- **PROMPT**:
Tell how many lines of the data below have the string "forskelle" in them. Say nothing more.

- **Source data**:
● ● ● ●

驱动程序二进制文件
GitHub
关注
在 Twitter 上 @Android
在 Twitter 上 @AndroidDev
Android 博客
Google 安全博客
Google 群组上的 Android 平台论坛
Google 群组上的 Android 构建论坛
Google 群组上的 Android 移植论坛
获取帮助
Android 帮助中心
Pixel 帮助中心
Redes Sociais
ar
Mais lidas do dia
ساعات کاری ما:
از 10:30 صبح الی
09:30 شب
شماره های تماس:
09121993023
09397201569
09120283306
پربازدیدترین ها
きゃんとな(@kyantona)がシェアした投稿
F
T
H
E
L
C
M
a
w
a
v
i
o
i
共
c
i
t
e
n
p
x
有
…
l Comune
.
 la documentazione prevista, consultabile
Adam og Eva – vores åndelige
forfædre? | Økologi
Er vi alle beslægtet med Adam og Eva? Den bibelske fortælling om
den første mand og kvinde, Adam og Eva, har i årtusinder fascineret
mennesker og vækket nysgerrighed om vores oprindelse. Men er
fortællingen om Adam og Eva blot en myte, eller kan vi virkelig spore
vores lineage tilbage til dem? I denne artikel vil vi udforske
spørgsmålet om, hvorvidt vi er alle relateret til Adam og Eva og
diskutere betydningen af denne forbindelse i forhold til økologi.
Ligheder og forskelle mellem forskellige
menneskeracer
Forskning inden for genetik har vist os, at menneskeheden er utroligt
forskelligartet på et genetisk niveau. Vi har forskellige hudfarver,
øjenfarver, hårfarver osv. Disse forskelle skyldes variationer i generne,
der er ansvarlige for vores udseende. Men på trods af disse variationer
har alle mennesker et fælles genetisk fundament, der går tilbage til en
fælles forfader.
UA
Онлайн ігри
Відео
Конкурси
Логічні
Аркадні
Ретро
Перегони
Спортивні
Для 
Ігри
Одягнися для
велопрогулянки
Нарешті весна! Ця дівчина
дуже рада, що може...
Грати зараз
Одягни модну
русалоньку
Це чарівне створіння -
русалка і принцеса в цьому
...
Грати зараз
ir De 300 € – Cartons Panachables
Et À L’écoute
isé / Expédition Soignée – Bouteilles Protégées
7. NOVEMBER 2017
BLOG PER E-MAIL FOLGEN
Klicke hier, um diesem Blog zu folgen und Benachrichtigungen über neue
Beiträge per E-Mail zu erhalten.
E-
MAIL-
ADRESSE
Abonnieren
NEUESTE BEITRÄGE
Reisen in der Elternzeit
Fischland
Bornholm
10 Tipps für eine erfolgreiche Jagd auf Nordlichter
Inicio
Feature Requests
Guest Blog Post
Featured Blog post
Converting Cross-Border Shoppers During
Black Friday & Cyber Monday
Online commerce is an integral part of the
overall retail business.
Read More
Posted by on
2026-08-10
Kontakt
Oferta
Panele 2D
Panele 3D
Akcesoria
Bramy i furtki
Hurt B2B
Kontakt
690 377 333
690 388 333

● ● ● ●

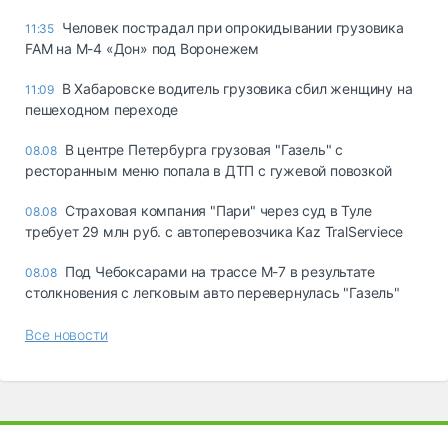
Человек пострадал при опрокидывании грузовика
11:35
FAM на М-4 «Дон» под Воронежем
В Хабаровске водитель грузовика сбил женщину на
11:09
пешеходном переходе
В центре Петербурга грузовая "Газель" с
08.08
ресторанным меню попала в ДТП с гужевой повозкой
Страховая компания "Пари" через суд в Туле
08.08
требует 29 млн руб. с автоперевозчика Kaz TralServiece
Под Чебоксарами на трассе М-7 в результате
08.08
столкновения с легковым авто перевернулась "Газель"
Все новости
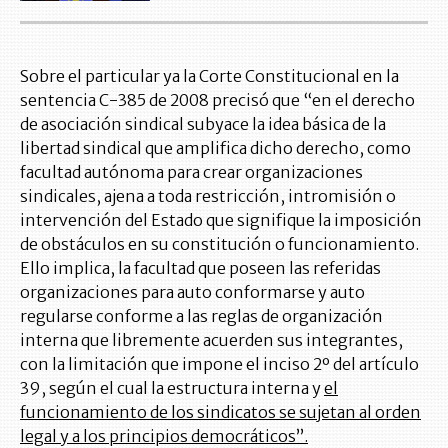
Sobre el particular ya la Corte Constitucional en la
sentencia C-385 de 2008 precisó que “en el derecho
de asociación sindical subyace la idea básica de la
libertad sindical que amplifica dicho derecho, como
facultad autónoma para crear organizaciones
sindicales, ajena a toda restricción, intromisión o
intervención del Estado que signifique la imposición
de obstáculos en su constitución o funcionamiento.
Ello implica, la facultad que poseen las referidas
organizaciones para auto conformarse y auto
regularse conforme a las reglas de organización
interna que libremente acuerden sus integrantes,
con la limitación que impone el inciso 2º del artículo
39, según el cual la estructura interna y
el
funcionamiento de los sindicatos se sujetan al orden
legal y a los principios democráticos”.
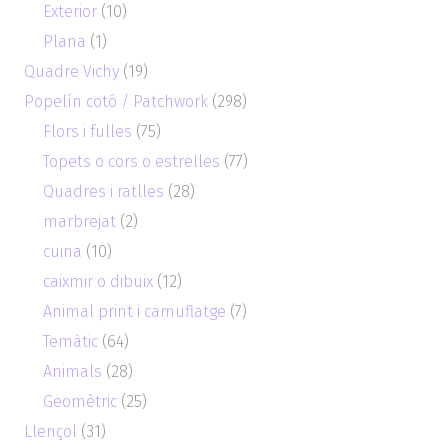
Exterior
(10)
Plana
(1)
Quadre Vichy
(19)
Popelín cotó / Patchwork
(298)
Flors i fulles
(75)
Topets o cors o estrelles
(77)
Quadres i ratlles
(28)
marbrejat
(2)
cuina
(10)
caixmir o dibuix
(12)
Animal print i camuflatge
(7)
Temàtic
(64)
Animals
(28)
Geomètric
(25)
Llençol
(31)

● ● ● ●

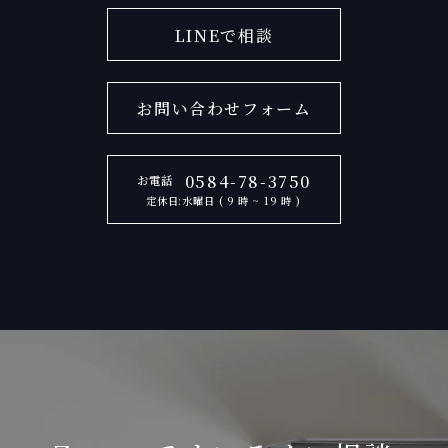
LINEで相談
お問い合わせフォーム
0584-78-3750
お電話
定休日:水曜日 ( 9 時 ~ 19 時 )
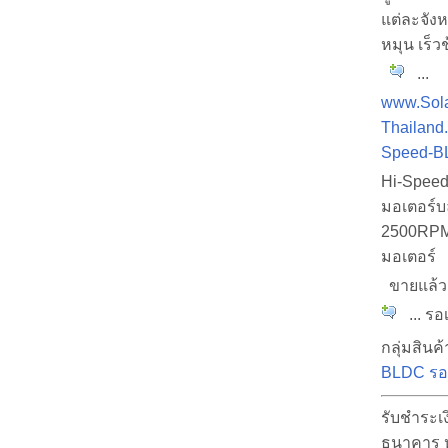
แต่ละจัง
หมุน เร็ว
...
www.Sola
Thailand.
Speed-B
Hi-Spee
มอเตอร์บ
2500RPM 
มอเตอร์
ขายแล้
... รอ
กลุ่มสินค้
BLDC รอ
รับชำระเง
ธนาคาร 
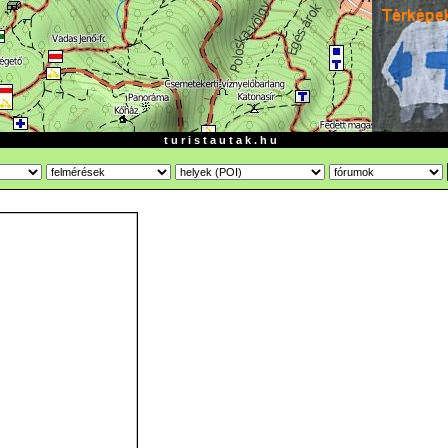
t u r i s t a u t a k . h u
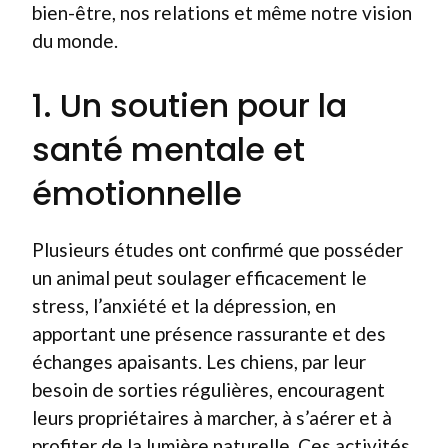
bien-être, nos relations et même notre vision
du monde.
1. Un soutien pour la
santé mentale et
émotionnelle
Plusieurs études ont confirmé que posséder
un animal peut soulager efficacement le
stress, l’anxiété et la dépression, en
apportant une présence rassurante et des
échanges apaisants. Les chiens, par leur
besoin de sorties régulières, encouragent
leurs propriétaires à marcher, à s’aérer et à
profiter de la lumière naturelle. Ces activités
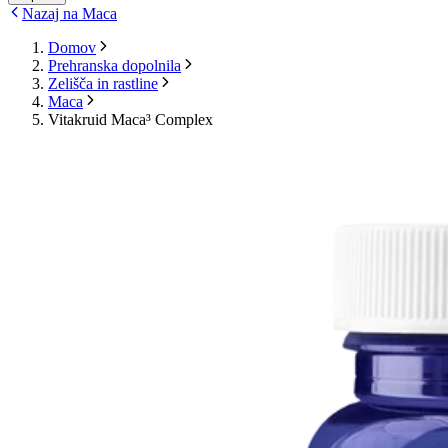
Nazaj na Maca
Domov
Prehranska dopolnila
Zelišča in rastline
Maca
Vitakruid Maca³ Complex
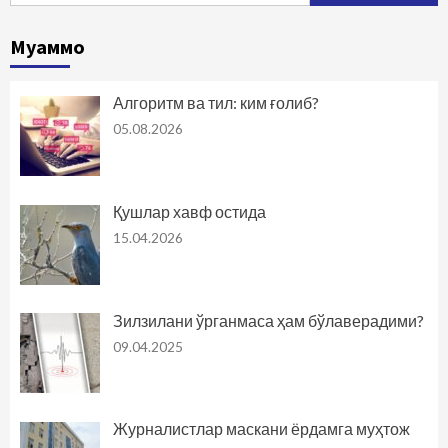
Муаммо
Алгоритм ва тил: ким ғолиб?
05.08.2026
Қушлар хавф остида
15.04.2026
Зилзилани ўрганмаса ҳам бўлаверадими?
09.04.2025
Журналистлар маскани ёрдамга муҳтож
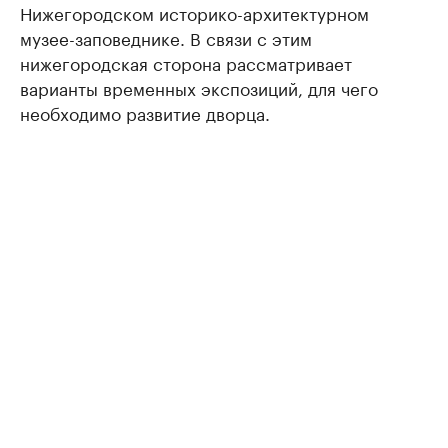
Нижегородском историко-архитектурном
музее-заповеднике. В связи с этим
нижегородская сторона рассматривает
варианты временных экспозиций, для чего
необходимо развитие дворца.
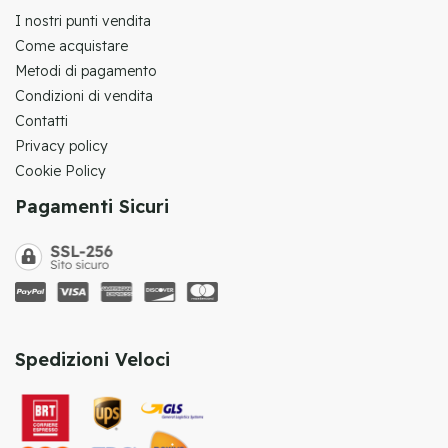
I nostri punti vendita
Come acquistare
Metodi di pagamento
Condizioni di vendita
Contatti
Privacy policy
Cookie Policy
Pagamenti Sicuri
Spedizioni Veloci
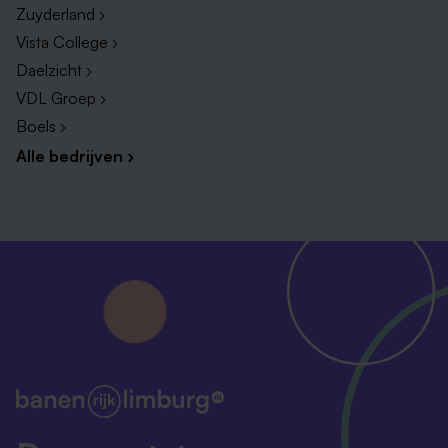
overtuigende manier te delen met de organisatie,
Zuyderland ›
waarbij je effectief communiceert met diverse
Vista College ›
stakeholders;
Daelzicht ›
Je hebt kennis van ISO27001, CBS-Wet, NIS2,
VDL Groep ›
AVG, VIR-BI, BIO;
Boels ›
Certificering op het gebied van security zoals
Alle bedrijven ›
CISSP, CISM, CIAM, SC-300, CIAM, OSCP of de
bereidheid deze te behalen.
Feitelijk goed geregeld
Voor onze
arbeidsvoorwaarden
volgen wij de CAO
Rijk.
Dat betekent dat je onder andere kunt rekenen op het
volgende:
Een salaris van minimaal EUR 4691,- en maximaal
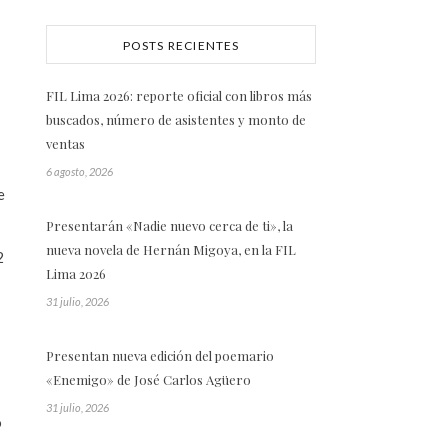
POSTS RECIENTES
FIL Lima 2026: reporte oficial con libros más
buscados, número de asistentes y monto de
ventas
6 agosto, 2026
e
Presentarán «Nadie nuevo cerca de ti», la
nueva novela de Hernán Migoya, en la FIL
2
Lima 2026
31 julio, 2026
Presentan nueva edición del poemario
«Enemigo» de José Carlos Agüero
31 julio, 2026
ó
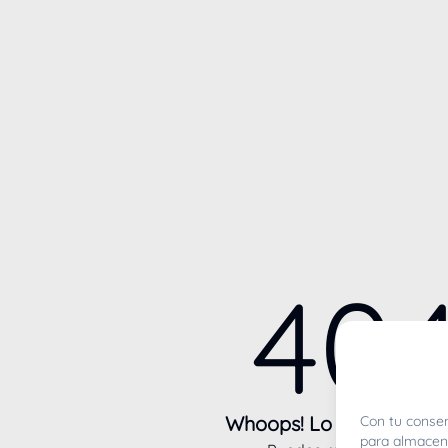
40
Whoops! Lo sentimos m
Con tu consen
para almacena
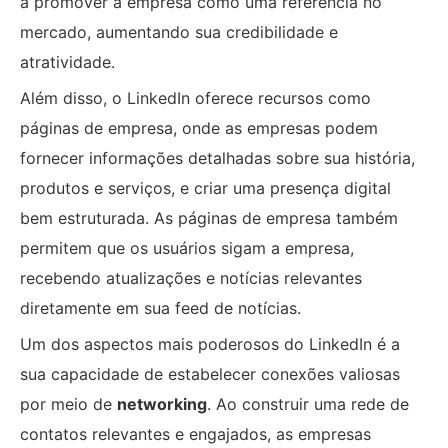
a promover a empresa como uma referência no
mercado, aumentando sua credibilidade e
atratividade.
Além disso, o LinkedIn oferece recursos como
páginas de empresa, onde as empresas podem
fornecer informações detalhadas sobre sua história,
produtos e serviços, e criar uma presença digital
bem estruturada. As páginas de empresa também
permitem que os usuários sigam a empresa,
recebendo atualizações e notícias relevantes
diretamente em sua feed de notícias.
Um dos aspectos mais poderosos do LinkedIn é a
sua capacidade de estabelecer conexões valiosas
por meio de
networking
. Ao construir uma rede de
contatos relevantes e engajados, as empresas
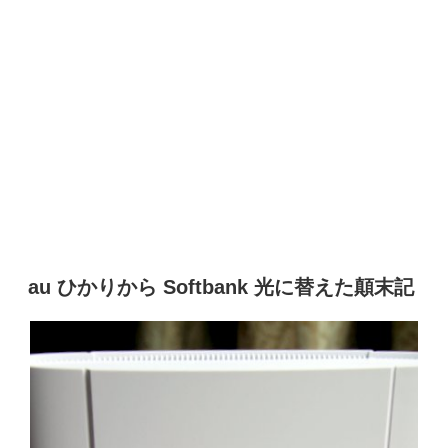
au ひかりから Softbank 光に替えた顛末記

● ● ● ●

- **WRITTEN ANSWER**:
2